- _Exercise goal_
Only these lines of the data below are wanted: the one with "5: (566, 930)", the one with "28: (578, 959)", and any lines between them, each repeated exactly.

- _Information supplied_
------------------------

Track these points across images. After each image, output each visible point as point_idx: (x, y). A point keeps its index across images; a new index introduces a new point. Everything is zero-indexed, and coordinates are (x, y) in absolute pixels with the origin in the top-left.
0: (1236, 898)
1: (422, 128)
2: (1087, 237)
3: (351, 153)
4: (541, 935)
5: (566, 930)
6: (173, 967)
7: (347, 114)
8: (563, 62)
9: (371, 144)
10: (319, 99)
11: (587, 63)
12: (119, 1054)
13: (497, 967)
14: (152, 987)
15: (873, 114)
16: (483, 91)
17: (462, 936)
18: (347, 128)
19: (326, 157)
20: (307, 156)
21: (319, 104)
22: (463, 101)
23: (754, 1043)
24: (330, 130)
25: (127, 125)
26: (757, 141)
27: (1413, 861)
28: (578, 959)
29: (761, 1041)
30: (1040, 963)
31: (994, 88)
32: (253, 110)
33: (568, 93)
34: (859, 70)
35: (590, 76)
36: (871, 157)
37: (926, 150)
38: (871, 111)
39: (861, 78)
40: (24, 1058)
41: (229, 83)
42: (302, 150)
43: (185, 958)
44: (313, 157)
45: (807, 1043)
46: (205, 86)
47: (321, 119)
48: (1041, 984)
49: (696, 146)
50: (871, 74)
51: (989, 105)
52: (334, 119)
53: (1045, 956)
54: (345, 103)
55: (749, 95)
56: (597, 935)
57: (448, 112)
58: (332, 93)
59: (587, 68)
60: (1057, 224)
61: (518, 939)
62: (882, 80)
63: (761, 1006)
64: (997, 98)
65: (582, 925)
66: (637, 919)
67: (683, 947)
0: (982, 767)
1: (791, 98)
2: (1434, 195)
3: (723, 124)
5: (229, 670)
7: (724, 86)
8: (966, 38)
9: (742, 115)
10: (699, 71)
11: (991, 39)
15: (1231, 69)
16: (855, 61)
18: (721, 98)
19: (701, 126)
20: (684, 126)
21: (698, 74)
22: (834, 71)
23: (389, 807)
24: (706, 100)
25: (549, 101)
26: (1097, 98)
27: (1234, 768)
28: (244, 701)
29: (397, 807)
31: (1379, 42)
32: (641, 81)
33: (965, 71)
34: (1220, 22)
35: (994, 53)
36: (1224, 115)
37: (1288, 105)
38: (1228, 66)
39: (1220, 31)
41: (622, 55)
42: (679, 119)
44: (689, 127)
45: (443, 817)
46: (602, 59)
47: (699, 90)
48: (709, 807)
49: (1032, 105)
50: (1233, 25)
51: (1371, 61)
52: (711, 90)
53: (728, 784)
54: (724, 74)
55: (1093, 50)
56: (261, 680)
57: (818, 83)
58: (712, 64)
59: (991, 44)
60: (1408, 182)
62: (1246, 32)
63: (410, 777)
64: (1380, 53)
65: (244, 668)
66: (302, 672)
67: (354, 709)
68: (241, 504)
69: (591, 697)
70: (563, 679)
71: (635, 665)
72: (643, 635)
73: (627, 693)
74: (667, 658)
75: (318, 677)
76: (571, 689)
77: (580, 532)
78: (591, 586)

------------------------

- _Result of this task_
5: (566, 930)
6: (173, 967)
7: (347, 114)
8: (563, 62)
9: (371, 144)
10: (319, 99)
11: (587, 63)
12: (119, 1054)
13: (497, 967)
14: (152, 987)
15: (873, 114)
16: (483, 91)
17: (462, 936)
18: (347, 128)
19: (326, 157)
20: (307, 156)
21: (319, 104)
22: (463, 101)
23: (754, 1043)
24: (330, 130)
25: (127, 125)
26: (757, 141)
27: (1413, 861)
28: (578, 959)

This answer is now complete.